One of my favorite movies is about the author of The Ugly Duckling – by Hans Christian Andersen. Written in 1844, it depicts a duckling who isn’t accepted by the other ducks because he’s so homely. Cast off and made to feel badly about himself, he is lonely and wonders why he was created to be so ugly. He grows ups lonely and quits looking at his reflection – it’s much too depressing. Finally, it’s pointed out to him, don’t you realize how attractive you are? You are the most beautiful of all the birds – you are a swan! In the movie, Hans Christian Andersen makes up the story to encourage a little boy who had been sick and lost his hair; teased and made to feel bad by the other children, Hans tries to encourage him by making up the story. As it turns out, the boy's dad is the owner of a paper and asks Hans to put the story in writing so he can publish it as a thank you for what Hans did. It so encouraged the little boy that he actually smiled for the first time in a very long time.
Isn’t it strange how deeply words can hurt! As an abused child, the beatings that I got growing up were very painful but the pain of the beatings went away a very long time ago. Remaining is the pain of the words – “you’re so dumb!” “you’re so lazy, lazy susan!” and the worst was “what makes you think you’re so special that anyone would want to talk to you!” Even though after I left home, I worked through the abuse issues – without my parents admitting error or asking for an apology – but I still struggle with the hurt of the things said to me. In my mind, I know that Satan is using those hurtful things to try to pull me down. For years, and to some extent now, anything said to me to imply a low intelligence – well, you would have been better to just hit me. Since leaving home, no one, - absolutely no one, has ever come close to suggesting I was lazy. Growing up, it wasn’t an accurate description of me – I did most of the laundry – including ironing – and would come home from school and fix dinner for the family before leaving for work; upon returning from work, I’d do the dishes that had been left from the family having dinner. Having moved around a lot in my married life, trying to make friends isn’t the easiest thing I’ve ever done – I’m naturally shy. When friendships don’t come easy, the echo of “what makes you think you’re so special that anyone would want to talk to you” replays in my mind.

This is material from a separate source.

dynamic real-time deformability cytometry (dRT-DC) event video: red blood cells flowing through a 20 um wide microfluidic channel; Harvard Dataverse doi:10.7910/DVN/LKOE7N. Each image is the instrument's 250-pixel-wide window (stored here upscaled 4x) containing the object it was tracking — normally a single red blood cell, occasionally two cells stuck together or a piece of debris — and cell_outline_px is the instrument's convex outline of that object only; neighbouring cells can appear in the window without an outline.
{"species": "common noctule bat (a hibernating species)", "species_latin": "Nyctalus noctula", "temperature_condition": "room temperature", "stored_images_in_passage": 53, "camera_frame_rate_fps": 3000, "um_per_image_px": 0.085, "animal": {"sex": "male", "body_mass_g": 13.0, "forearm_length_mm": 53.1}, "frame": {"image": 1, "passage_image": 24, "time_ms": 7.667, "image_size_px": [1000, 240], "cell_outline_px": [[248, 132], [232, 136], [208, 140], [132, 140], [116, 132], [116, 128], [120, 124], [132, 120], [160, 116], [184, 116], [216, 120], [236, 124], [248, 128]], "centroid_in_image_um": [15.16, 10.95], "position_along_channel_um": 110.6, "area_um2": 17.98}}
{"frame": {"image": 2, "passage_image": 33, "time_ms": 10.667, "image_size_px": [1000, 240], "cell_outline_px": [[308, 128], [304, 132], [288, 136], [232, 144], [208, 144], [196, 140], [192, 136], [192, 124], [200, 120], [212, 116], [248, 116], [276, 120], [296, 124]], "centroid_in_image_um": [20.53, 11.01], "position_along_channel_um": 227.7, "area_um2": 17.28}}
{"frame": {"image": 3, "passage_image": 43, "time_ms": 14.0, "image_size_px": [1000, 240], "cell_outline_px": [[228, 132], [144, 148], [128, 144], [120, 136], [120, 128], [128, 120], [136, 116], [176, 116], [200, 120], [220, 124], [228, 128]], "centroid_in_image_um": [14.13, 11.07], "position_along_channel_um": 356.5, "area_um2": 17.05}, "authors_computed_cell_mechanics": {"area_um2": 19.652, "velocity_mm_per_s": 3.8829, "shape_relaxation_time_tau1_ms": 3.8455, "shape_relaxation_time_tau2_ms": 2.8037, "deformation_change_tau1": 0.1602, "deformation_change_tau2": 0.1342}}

God made each of us as a special individual – no one else is exactly as we are. The experiences of our life prepare us to make a difference to possibly only one other person – or to hundreds of others. Psalms 139:13 – 15 King David tells us
“For you created my inmost being;
you knit me together in my mother’s womb.
14 I praise you because I am fearfully and wonderfully made;
your works are wonderful,
I know that full well.
15 My frame was not hidden from you
when I was made in the secret place,
when I was woven together in the depths of the earth.
God prepared me long before I was born to use what ever happened to me to not only be a servant of His, but being a servant I could use life’s experiences to help others. I wasn’t the “ugly duckling” or the “lazy Susan” nor was it true that no one would want to speak to me! I AM special – God made me that way! I can sing His praise and thank Him for all His wonderous blessings! When God has placed something I need – exactly when and where I need it, I know that before I was even born, before my parents were born, God knew I would need that exactly at that moment.
What would happen if I chose to say “poor me” and allow all the hurtful words to hold me down, to turn my back on God and others? Well, for one young woman, I know that she might not have survived the abuse she suffered as a child. I shared for the first time what had happened to me as a child to a group of women in a St Louis class. Following the class, this young woman thanked me and told me she knew if I could survive what happened to me, that she could survive what happened to her because her abuse hadn’t been as bad as what I had suffered. I hadn’t wanted to speak to that ladies class. Also, all the work I do with children wouldn’t have happened or still be happening. I may never know the way my work with children over the years has made a difference for all those children. As life’s road for me has changed what I can do, God continues to open doors for me to serve Him in a variety of ways.
No, I’m not an “ugly duckling”- God made me a swan!